Press Release: Audit of Space Force’s Implementation of Software Assurance for the Next Generation Overhead Persistent Infrared Program (Report No. DODIG 2025 001)

Inspector General Robert P. Storch announced today that the Department of Defense Office of Inspector General (DoD OIG) released the "Audit of Space Force's Implementation of Software Assurance for the Next Generation Overhead Persistent Infrared Program."

The audit examined whether the Next Generation Overhead Persistent Infrared (Next Gen OPIR) program management office effectively implemented software assurance activities to identify and mitigate vulnerabilities in system software for the Geosynchronous Earth Orbit satellites. Software assurance is the level of confidence that software functions only as intended and is free of vulnerabilities, either intentionally or unintentionally designed or inserted as part of the software. The DoD OIG selected the Next Gen OPIR program for review based on the program's software development progress through the DoD acquisition lifecycle at the time it was selected, and the level of software-dependent components within the system.

The DoD OIG found that the program management office officials did not ensure that the program protection plan was consistently updated to reflect the contractor's progress in implementing software assurance. Additionally, the DoD OIG found that program management officials had not submitted the program protection plan for Milestone Decision Authority approval since October 2020.

"Software assurance is critical for the DoD to ensure the integrity, security, and reliability of its systems," said IG Storch. "With the increasing complexity of software used in defense operations, vulnerabilities can pose significant risks to mission success and national security. By implementing thorough software assurance practices, the DoD can reduce the likelihood of cyberattacks, system failures, and compromised data, ultimately protecting critical assets, enhancing operational effectiveness, and safeguarding military missions."

The DoD OIG recommended that the Under Secretary of Defense for Research and Engineering revise DoD guidance to include a process for identifying risks associated with software assurance activities and tracking the acceptance of any risk left unmitigated. The DoD OIG also made six recommendations to the Next Gen OPIR program manager, including ensuring regular updates to the Geosynchronous Earth Orbit program protection plan to accurately reflect the program management office and contractor's progress in implementing software assurance activities.

The DoD OIG will continue to monitor the DoD's progress toward fully implementing all recommendations.

### AVAILABLE DATA
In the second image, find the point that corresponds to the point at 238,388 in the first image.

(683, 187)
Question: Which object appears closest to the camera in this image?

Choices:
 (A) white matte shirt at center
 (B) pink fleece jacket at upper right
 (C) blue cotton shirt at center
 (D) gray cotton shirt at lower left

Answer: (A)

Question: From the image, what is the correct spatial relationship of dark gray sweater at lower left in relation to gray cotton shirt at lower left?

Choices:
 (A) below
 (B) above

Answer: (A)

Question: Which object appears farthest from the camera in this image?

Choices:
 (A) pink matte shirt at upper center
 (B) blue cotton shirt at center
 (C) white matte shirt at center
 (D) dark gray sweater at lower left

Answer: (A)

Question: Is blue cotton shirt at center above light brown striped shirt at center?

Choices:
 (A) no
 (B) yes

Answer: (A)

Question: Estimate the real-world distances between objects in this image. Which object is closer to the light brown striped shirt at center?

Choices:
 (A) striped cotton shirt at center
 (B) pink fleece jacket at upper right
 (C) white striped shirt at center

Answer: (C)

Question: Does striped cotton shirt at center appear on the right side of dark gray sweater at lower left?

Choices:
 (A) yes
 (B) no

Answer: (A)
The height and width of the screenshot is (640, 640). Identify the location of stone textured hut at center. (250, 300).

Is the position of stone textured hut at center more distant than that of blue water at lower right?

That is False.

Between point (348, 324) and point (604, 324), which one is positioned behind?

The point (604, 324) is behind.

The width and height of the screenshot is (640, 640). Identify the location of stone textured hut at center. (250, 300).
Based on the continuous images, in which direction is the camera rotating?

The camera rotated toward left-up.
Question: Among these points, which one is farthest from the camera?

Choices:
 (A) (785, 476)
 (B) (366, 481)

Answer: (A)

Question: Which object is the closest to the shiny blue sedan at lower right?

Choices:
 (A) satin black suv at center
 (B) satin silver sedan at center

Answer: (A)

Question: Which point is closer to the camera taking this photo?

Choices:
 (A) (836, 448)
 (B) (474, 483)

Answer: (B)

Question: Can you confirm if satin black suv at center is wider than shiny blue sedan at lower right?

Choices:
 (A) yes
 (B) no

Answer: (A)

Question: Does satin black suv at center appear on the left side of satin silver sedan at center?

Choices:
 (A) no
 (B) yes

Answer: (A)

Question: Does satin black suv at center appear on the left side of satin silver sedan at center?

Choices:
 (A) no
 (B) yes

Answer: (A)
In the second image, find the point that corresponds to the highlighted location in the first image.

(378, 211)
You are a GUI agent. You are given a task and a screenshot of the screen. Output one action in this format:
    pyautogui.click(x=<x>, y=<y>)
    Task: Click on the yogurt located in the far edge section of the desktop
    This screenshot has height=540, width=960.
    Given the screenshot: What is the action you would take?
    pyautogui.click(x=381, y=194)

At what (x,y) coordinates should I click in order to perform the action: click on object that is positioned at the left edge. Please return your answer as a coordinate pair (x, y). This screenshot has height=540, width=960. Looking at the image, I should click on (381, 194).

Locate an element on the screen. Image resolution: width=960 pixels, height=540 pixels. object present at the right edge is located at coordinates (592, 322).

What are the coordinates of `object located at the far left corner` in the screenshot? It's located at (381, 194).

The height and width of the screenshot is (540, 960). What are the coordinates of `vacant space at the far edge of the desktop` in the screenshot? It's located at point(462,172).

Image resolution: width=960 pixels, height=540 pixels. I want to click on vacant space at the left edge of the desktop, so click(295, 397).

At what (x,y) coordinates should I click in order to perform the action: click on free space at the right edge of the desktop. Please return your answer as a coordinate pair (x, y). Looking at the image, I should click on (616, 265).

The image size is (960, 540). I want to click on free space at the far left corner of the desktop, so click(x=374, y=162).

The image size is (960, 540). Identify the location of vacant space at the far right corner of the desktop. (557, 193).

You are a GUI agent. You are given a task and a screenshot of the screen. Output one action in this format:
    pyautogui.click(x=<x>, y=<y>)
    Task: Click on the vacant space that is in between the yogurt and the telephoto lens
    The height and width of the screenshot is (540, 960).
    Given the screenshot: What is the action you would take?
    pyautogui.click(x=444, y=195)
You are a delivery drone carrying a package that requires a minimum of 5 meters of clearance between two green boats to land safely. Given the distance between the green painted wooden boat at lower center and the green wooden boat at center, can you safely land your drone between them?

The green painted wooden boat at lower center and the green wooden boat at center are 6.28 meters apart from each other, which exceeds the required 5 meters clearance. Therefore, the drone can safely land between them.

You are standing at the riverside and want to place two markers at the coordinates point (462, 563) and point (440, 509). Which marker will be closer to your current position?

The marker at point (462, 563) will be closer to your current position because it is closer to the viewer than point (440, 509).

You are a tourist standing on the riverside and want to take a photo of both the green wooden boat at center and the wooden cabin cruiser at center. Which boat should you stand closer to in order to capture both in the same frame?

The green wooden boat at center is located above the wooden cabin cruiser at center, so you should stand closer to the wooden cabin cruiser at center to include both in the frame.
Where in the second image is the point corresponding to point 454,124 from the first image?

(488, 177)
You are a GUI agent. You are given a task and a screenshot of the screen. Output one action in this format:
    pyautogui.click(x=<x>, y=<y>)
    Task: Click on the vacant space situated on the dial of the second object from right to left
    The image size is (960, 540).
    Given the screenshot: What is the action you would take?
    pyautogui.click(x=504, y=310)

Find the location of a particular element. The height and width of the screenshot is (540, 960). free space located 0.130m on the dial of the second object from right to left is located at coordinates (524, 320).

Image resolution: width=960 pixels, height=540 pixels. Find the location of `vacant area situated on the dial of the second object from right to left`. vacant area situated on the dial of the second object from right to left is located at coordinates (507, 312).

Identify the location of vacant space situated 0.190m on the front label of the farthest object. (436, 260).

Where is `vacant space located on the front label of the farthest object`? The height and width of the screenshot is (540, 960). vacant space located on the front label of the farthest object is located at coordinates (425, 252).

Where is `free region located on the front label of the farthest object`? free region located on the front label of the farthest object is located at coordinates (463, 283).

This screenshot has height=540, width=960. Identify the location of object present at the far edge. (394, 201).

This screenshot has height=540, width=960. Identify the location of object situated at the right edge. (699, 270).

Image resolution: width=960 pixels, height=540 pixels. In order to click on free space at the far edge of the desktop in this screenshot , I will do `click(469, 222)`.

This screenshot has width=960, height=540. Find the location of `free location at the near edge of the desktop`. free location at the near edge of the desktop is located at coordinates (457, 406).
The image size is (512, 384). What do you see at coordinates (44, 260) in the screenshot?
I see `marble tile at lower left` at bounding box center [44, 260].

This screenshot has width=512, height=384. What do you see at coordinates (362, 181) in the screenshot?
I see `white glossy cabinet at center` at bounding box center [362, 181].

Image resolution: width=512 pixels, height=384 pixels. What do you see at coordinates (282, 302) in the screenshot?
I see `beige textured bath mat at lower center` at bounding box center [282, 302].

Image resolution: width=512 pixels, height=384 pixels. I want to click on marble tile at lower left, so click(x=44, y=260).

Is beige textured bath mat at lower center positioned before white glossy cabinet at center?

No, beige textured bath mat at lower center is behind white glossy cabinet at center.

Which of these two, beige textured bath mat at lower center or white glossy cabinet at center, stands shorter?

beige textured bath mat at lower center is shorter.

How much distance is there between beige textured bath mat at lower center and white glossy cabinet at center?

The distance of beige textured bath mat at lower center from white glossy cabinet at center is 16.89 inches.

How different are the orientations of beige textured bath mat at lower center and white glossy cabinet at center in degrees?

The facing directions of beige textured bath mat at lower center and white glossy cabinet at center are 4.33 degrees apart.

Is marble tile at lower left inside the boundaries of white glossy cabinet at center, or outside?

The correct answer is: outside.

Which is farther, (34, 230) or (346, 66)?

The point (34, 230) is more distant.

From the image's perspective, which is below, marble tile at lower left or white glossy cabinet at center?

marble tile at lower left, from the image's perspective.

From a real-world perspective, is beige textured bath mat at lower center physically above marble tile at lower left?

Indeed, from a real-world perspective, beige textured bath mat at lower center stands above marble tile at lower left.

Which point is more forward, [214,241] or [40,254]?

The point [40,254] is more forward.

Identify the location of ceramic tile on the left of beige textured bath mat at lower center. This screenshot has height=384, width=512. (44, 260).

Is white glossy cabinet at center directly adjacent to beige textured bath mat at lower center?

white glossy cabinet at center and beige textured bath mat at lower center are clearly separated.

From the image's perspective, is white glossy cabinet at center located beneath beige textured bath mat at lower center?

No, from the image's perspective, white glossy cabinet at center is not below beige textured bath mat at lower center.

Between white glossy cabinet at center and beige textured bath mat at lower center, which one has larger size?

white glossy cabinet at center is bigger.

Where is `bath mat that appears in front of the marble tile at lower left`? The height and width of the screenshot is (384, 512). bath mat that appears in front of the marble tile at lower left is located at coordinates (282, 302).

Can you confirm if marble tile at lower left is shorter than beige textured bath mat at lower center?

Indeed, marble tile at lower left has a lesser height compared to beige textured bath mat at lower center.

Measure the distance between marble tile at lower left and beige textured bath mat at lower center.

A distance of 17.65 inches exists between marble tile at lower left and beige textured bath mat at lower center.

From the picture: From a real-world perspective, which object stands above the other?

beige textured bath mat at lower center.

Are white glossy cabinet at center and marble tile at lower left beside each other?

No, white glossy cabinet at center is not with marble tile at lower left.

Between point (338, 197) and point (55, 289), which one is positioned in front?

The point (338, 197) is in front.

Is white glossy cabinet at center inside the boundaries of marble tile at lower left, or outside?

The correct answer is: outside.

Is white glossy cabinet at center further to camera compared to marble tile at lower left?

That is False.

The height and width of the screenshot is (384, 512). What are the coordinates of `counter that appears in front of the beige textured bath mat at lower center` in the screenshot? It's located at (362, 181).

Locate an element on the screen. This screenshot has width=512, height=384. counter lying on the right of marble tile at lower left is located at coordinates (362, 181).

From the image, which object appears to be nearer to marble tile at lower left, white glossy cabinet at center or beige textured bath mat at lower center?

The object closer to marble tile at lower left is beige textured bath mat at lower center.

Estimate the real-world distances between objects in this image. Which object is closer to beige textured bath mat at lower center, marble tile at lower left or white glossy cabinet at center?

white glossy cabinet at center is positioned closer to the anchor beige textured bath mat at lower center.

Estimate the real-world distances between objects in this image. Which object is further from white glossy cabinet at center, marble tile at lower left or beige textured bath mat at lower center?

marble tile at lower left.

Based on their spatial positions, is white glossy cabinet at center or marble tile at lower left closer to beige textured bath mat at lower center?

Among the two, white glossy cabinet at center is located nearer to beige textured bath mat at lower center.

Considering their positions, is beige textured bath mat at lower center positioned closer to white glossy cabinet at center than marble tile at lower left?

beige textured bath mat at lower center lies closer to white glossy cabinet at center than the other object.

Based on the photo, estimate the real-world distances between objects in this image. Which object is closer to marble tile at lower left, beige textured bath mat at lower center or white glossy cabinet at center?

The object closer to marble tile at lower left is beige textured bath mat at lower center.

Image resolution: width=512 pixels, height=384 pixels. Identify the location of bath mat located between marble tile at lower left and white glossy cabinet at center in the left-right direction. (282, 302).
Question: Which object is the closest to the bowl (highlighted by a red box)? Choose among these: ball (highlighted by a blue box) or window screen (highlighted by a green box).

### INSTRUCTIONS
A. From the press release, list the things that the Inspector General's quote says thorough software assurance practices can make less likely.
B. Rewrite everything in the press release from "The audit examined" down to "within the system.", swapping "vulnerabilities" for "weaknesses".

### TASK-BY-TASK OUTPUTS
A.
cyberattacks
system failures
compromised data

B.
The audit examined whether the Next Generation Overhead Persistent Infrared (Next Gen OPIR) program management office effectively implemented software assurance activities to identify and mitigate weaknesses in system software for the Geosynchronous Earth Orbit satellites. Software assurance is the level of confidence that software functions only as intended and is free of weaknesses, either intentionally or unintentionally designed or inserted as part of the software. The DoD OIG selected the Next Gen OPIR program for review based on the program's software development progress through the DoD acquisition lifecycle at the time it was selected, and the level of software-dependent components within the system.